Design Systems: Then, Now, Next

design-system

There’s a reason that Twitter’s extremely popular Bootstrap framework has 157K stars on GitHub. For over 10 years, it’s been making it easier to create modern web applications quickly, alleviating the pain of having to design every UI component from scratch. It’s a design system. Material-UI (now MUI Core) has almost 80K stars. And so on, and so on.

design-system
Photo by Balázs Kétyi on Unsplash

Design Systems: Then

Back in 2012, Dan Cederholm published something he called Pears. It was an open source custom WordPress theme creator. It allowed developers & designers to begin to create reusable interface pattern libraries. Bootstrap v1.0.0 launched a year later in 2013, and it’s easy-to-use UI and responsive design framework was quickly adopted by many in the software-development vein.
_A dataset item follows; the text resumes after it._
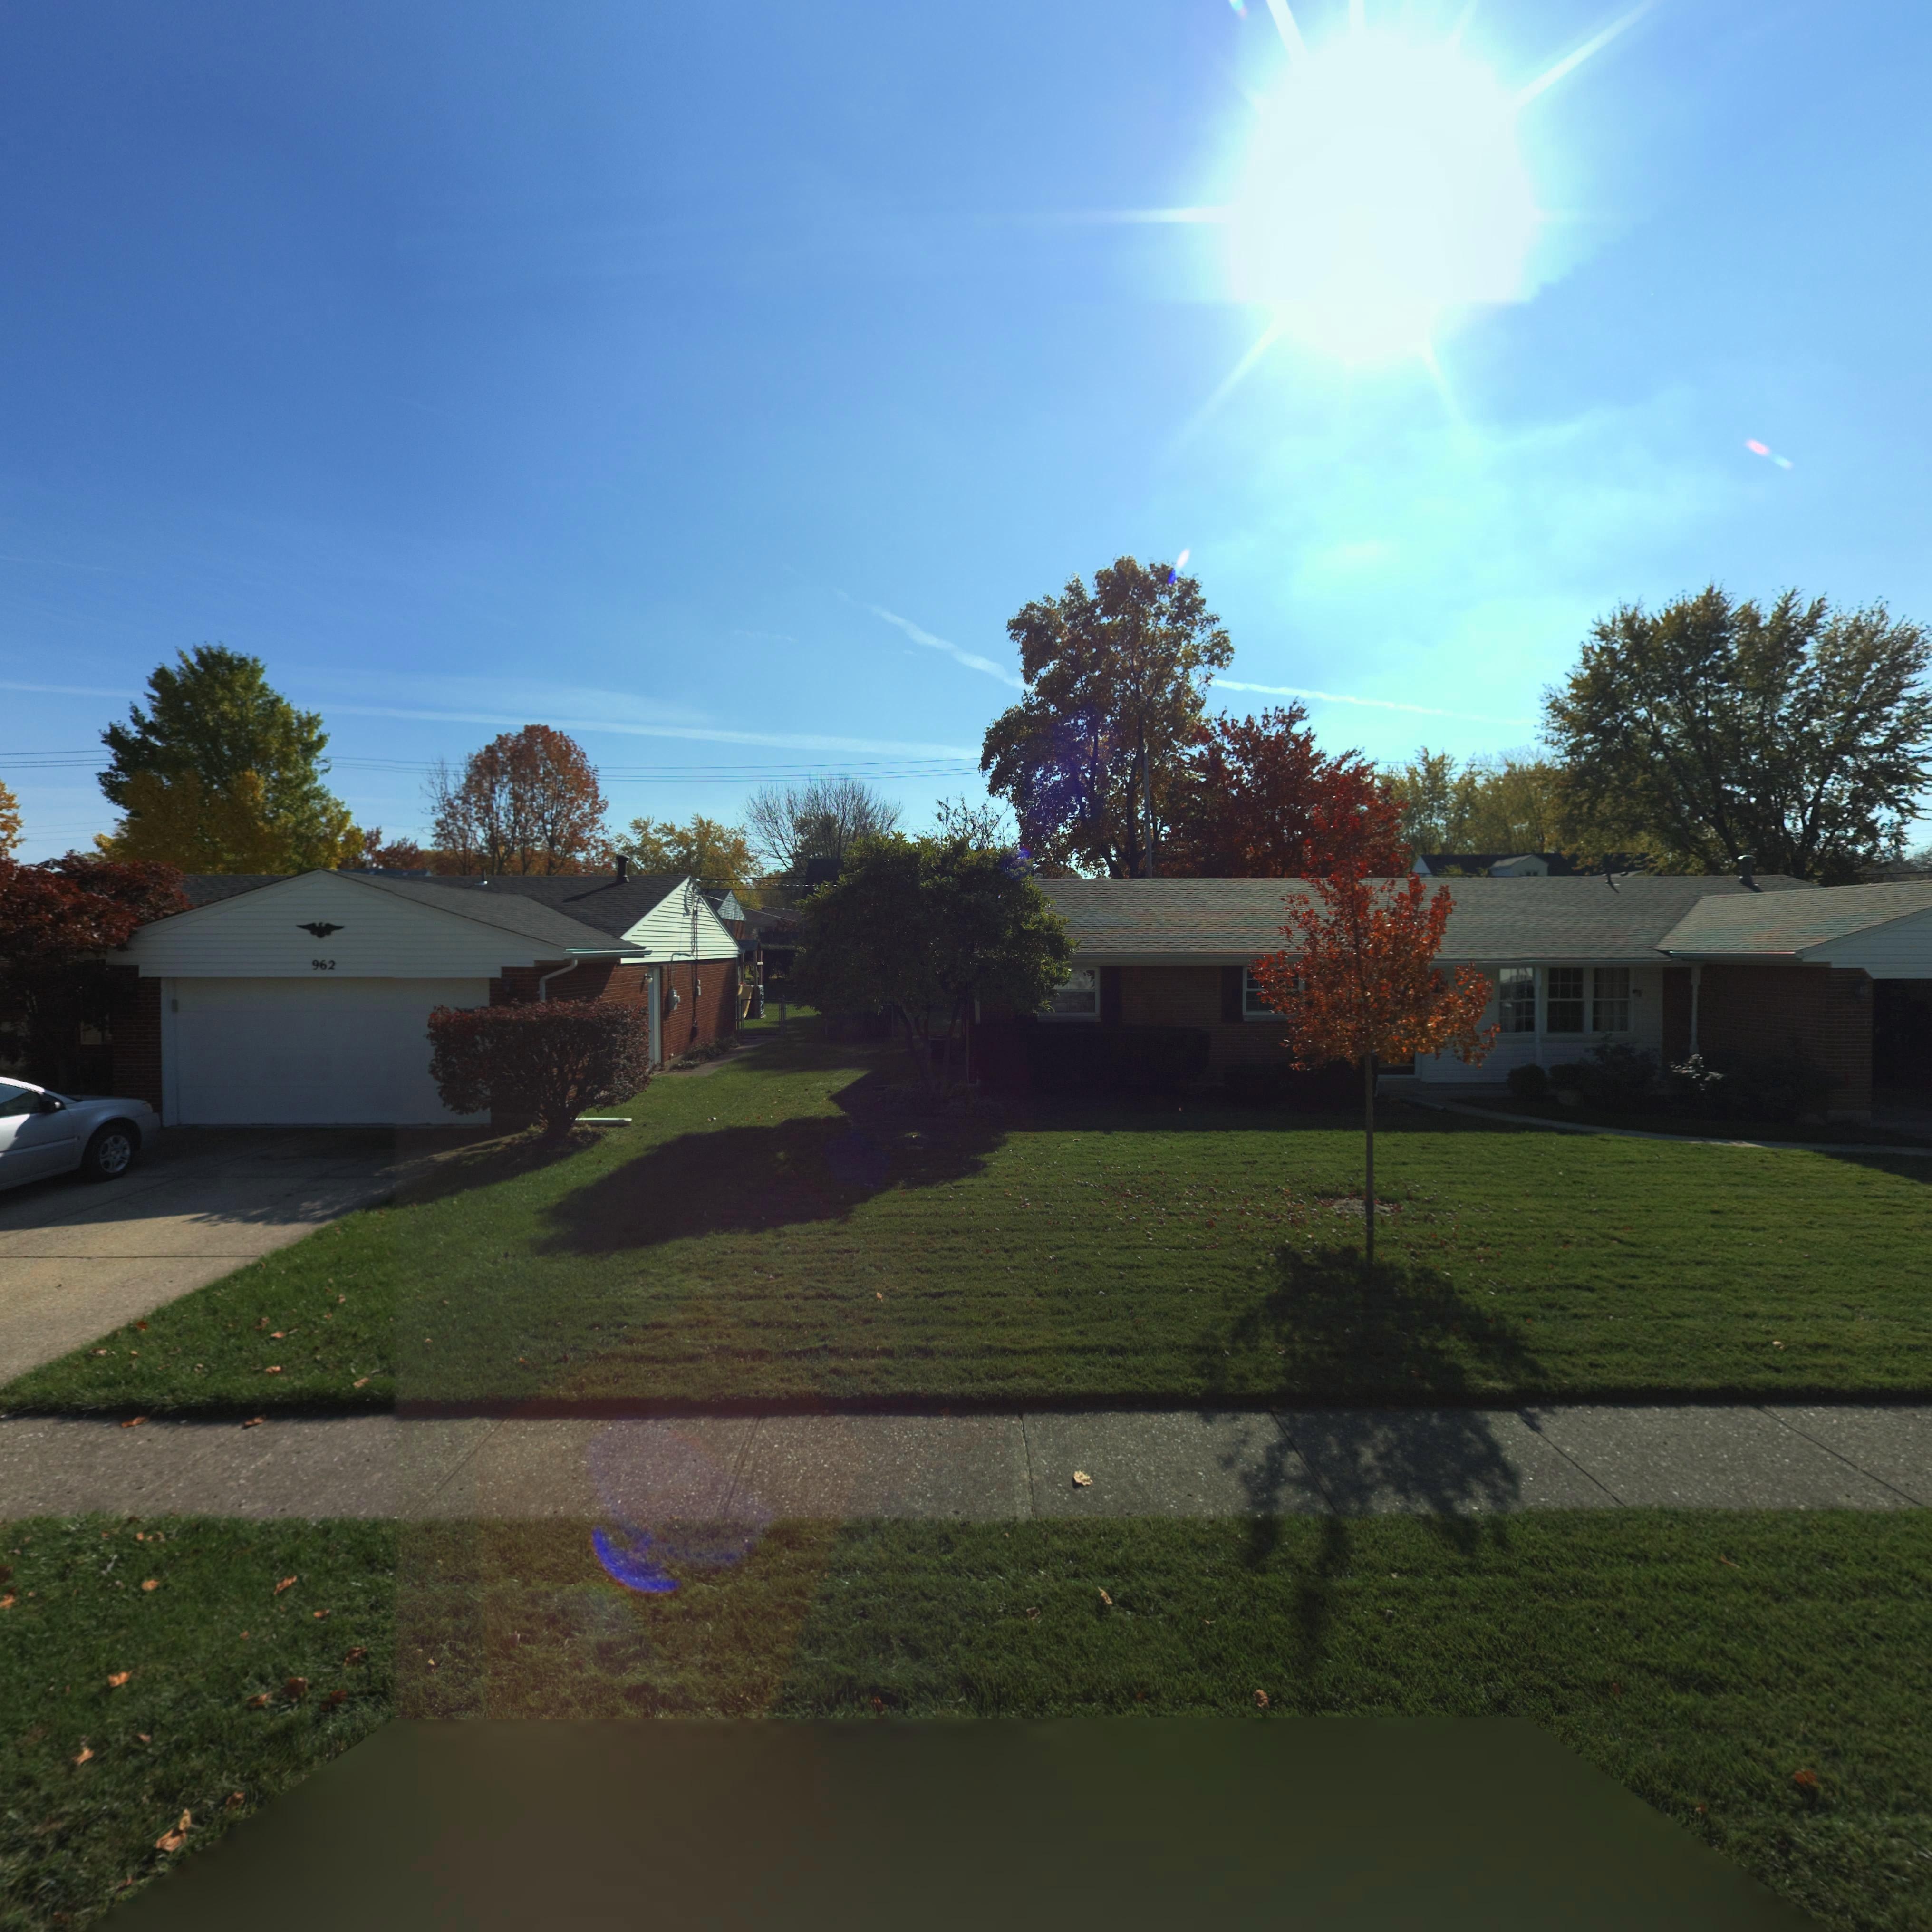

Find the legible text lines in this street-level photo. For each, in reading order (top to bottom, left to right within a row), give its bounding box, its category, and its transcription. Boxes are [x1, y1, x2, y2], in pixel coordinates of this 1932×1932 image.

[311, 958, 336, 971] StreetNumber: 962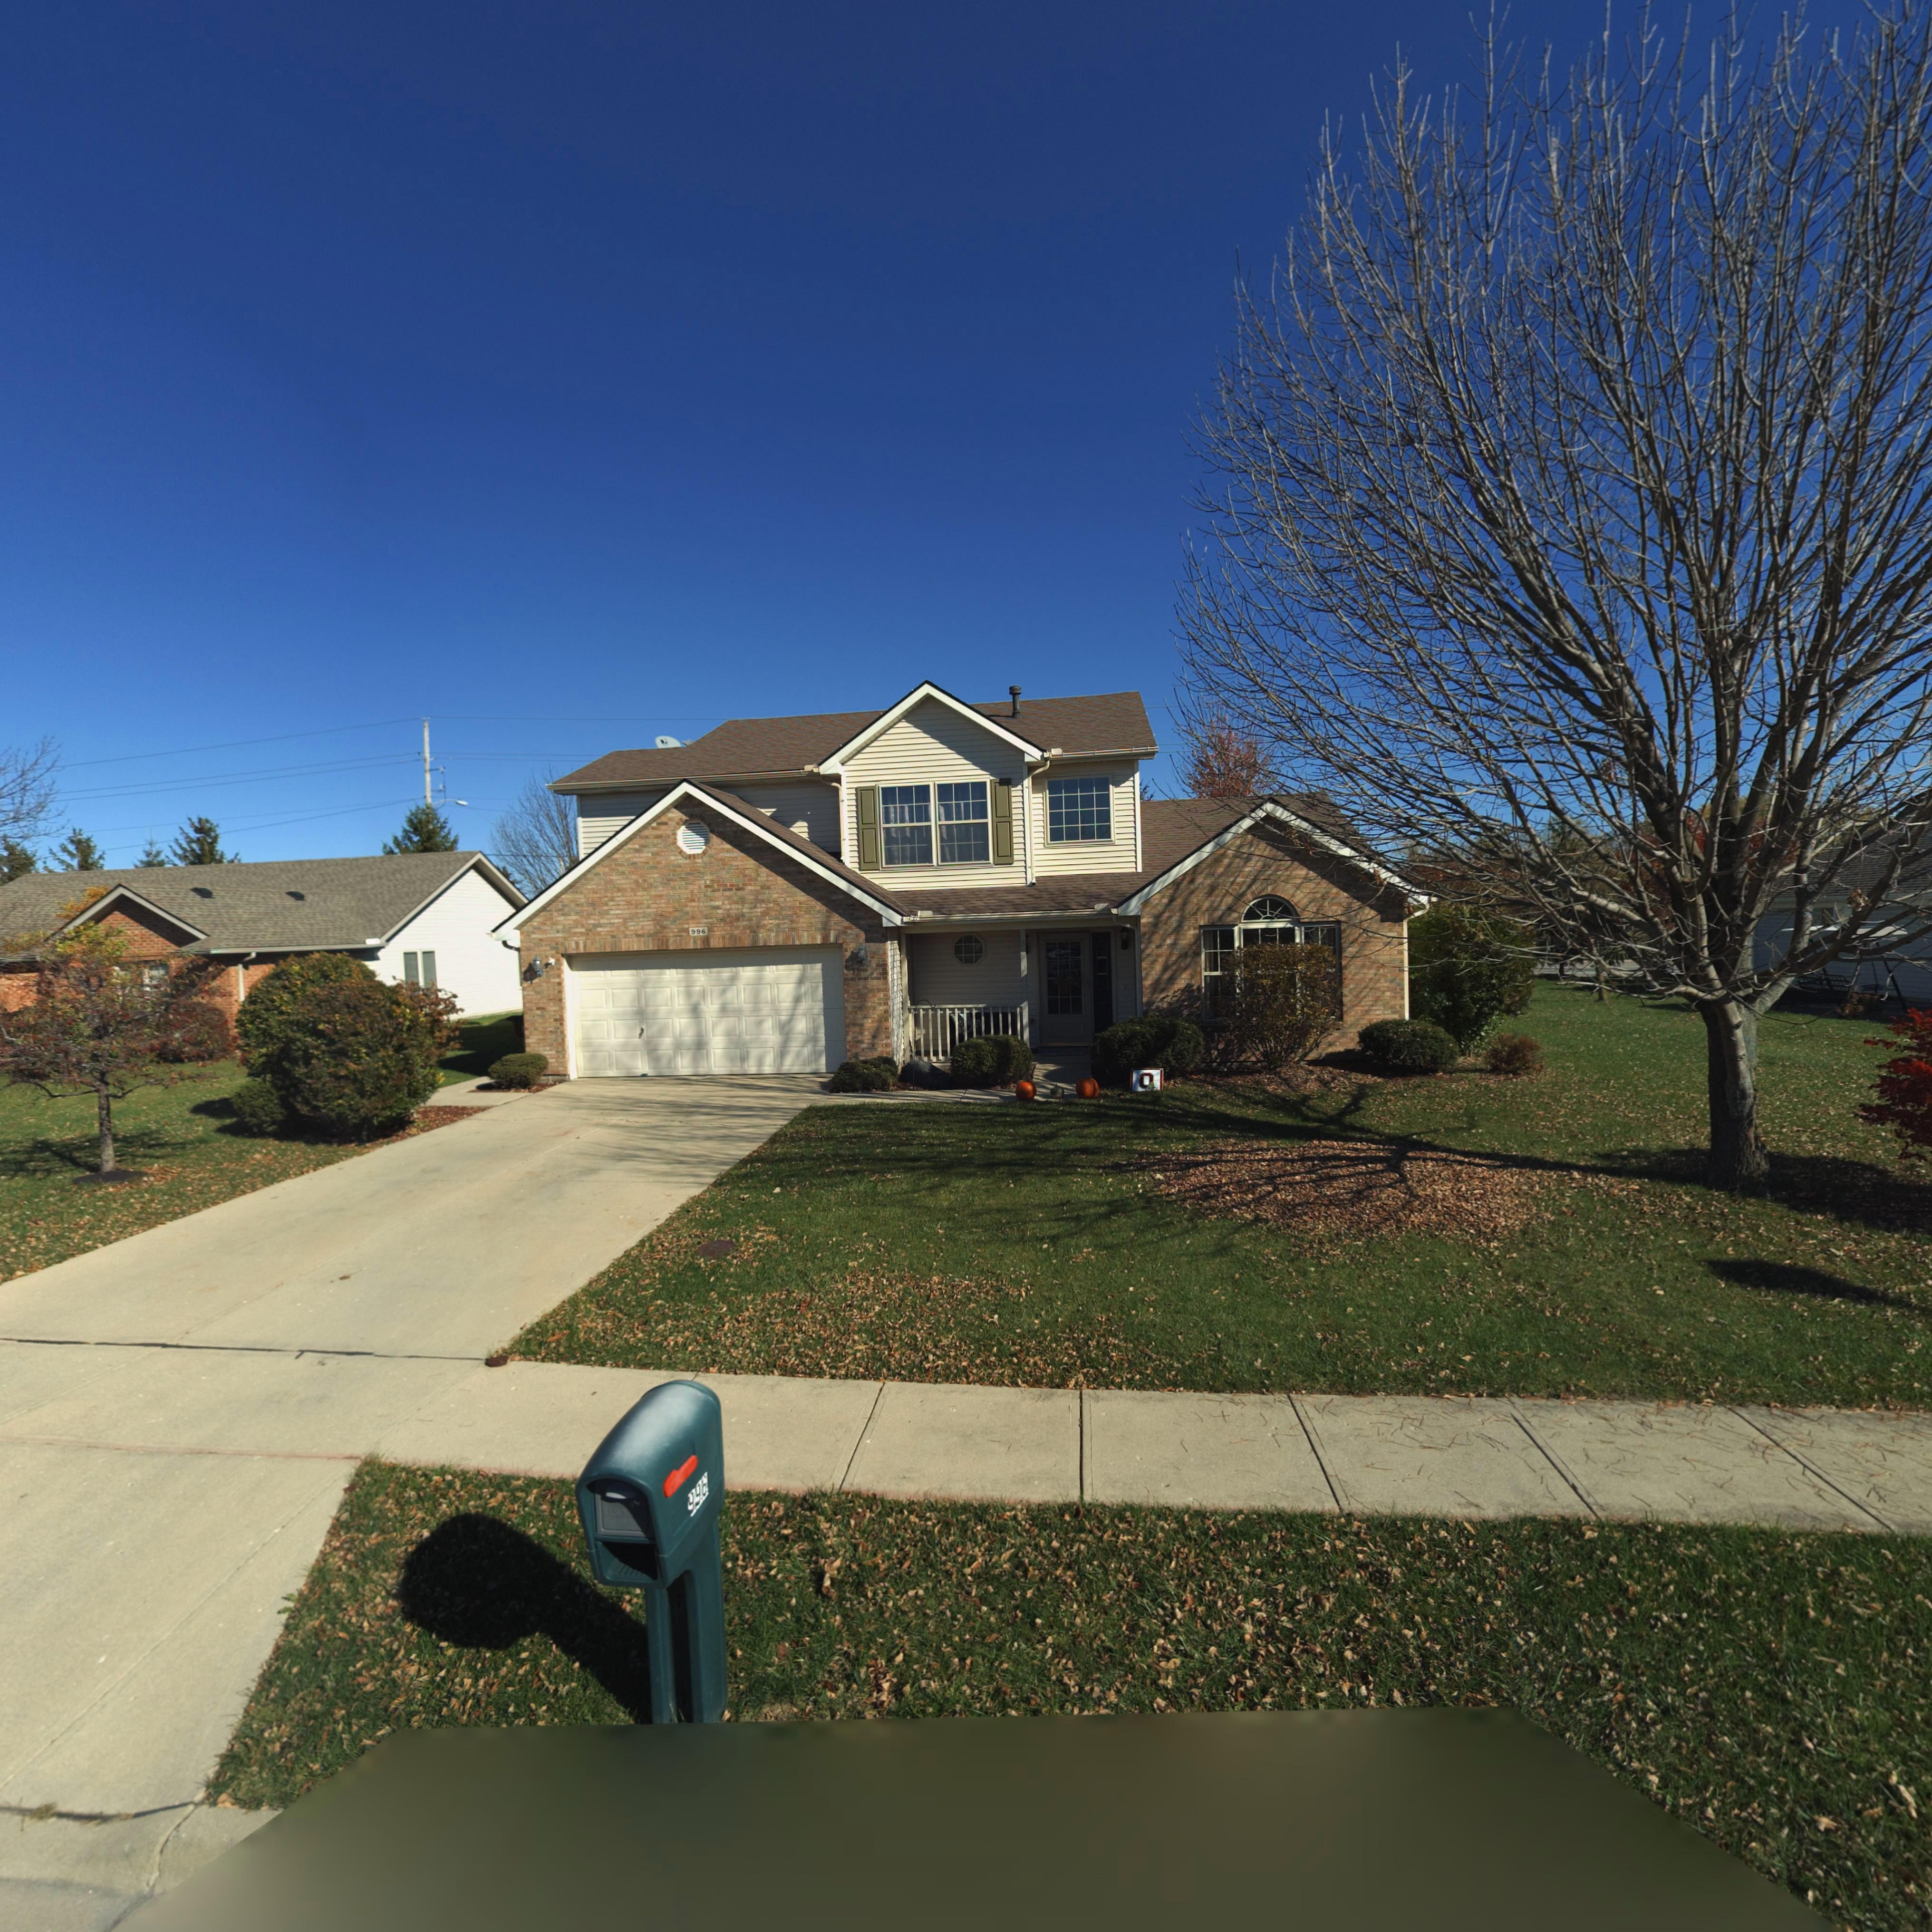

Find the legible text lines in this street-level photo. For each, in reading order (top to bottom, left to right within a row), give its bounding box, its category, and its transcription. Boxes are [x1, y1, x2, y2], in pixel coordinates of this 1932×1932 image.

[690, 927, 706, 936] StreetNumber: 996
[686, 1473, 708, 1517] StreetNumber: 996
Responsive web design (RWD) had come about around 2010 with Ethan Marcotte’s media query shot heard ’round the world. I was sitting in a conference in 2010 in Atlanta watching him go over how this would change everything in designing for the web. He wasn’t wrong. It was a paradigm shift to be sure. And built on the back of RWD, the UI frameworks like Bootstrap had some context for flexible screen adaptation.

 

Design Systems: Now

Design systems have matured since 2013 and people like Dan Mall have led the way in showing companies how to build and use them. Prior to solidifying the need for these systems, companies were noticing the amount of discrepancies and variations across their digital media platforms. There was a deep need for interface consistency.

IBM’s Carbon, MUI Core, and Salesforce’s Lightning are all examples of how front-and-center these libraries have become. Emmet Connolly (VP of Product Design, Intercom), comments:

“… most Design Systems are really just Pattern Libraries: a big box of UI Lego pieces that can be assembled in near-infinite ways. All the pieces may be consistent, but that doesn’t mean the assembled results will be. Your product is more than just a pile of reusable UI elements. It has structure and meaning. It’s not a generic web page, it’s the embodiment of a system of concepts.”

 

Diana Mounter, Head of Design at GitHub, walks through the process of realizing when you need a design system:

 

Design Systems: Next

We are now in the phase of measuring and refining the design systems we have created over the past 5 – 10 years. As design systems mature, paying attention to underperforming components should influence how we iterate on our design systems. There will always be new and better components and patterns to create and iterate on.

And lastly, it’s interesting to note that companies are beginning to build teams around design systems and titles like Head of Design Systems is becoming much more common.